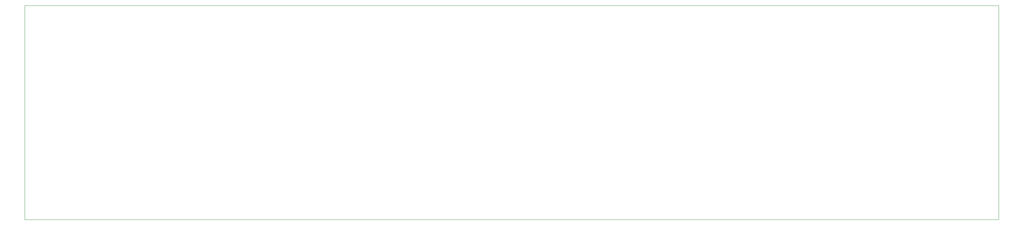
<source format=gbr>
%TF.GenerationSoftware,KiCad,Pcbnew,(6.0.10)*%
%TF.CreationDate,2023-04-08T13:18:27+03:00*%
%TF.ProjectId,DelSol_Mixer,44656c53-6f6c-45f4-9d69-7865722e6b69,rev?*%
%TF.SameCoordinates,Original*%
%TF.FileFunction,Profile,NP*%
%FSLAX46Y46*%
G04 Gerber Fmt 4.6, Leading zero omitted, Abs format (unit mm)*
G04 Created by KiCad (PCBNEW (6.0.10)) date 2023-04-08 13:18:27*
%MOMM*%
%LPD*%
G01*
G04 APERTURE LIST*
%TA.AperFunction,Profile*%
%ADD10C,0.100000*%
%TD*%
G04 APERTURE END LIST*
D10*
X12700000Y-12700000D02*
X266700000Y-12700000D01*
X266700000Y-12700000D02*
X266700000Y-68580000D01*
X266700000Y-68580000D02*
X12700000Y-68580000D01*
X12700000Y-68580000D02*
X12700000Y-12700000D01*
M02*

</source>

Work order
Whenever a line includes the word "format", pull it out of the entries.

Answer for the task
<source format=gbr>
G04 Gerber Fmt 4.6, Leading zero omitted, Abs format (unit mm)*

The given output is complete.